Segment Open

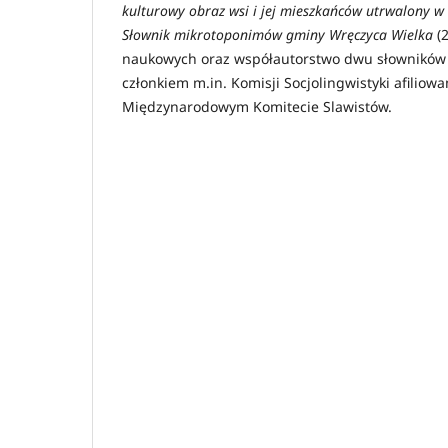
kulturowy obraz wsi i jej mieszkańców utrwalony 
Słownik mikrotoponimów gminy Wręczyca Wielka
(2
naukowych oraz współautorstwo dwu słowników 
członkiem m.in. Komisji Socjolingwistyki afiliowa
Międzynarodowym Komitecie Slawistów.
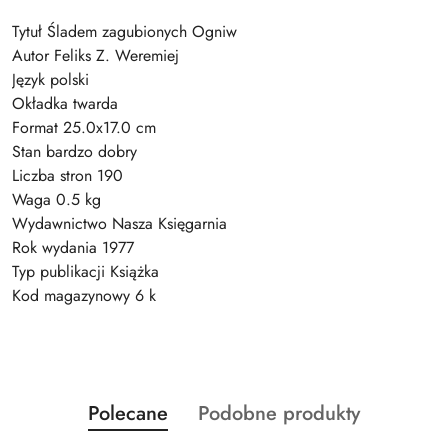
Tytuł Śladem zagubionych Ogniw
Autor Feliks Z. Weremiej
Język polski
Okładka twarda
Format 25.0x17.0 cm
Stan bardzo dobry
Liczba stron 190
Waga 0.5 kg
Wydawnictwo Nasza Księgarnia
Rok wydania 1977
Typ publikacji Książka
Kod magazynowy 6 k
Produkty
Produkty
Polecane
Podobne produkty
Pomiń karuzelę produktów
o
o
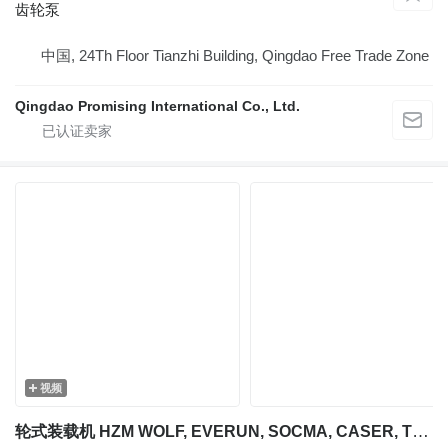
齿轮泵
中国, 24Th Floor Tianzhi Building, Qingdao Free Trade Zone
Qingdao Promising International Co., Ltd.
视频
轮式装载机 HZM WOLF, EVERUN, SOCMA, CASER, TRANER, KINGWAY, FLAND 的 齿轮泵 Qingdao Promising YHP-1 6.5P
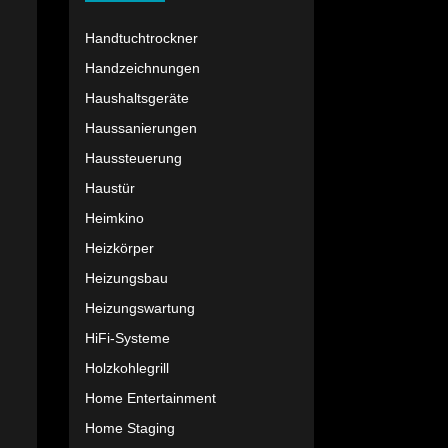
Handtuchtrockner
Handzeichnungen
Haushaltsgeräte
Haussanierungen
Haussteuerung
Haustür
Heimkino
Heizkörper
Heizungsbau
Heizungswartung
HiFi-Systeme
Holzkohlegrill
Home Entertainment
Home Staging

Segment Closed

Print the records above exactly as they stand, but leave out the pictures.

== FINISHED EXERCISE ==
kulturowy obraz wsi i jej mieszkańców utrwalony 
Słownik mikrotoponimów gminy Wręczyca Wielka
(2
naukowych oraz współautorstwo dwu słowników 
członkiem m.in. Komisji Socjolingwistyki afiliowa
Międzynarodowym Komitecie Slawistów.
Tytuł Śladem zagubionych Ogniw
Autor Feliks Z. Weremiej
Język polski
Okładka twarda
Format 25.0x17.0 cm
Stan bardzo dobry
Liczba stron 190
Waga 0.5 kg
Wydawnictwo Nasza Księgarnia
Rok wydania 1977
Typ publikacji Książka
Kod magazynowy 6 k
Produkty
Produkty
Polecane
Podobne produkty
Pomiń karuzelę produktów
o
o
齿轮泵
中国, 24Th Floor Tianzhi Building, Qingdao Free Trade Zone
Qingdao Promising International Co., Ltd.
视频
轮式装载机 HZM WOLF, EVERUN, SOCMA, CASER, TRANER, KINGWAY, FLAND 的 齿轮泵 Qingdao Promising YHP-1 6.5P
Handtuchtrockner
Handzeichnungen
Haushaltsgeräte
Haussanierungen
Haussteuerung
Haustür
Heimkino
Heizkörper
Heizungsbau
Heizungswartung
HiFi-Systeme
Holzkohlegrill
Home Entertainment
Home Staging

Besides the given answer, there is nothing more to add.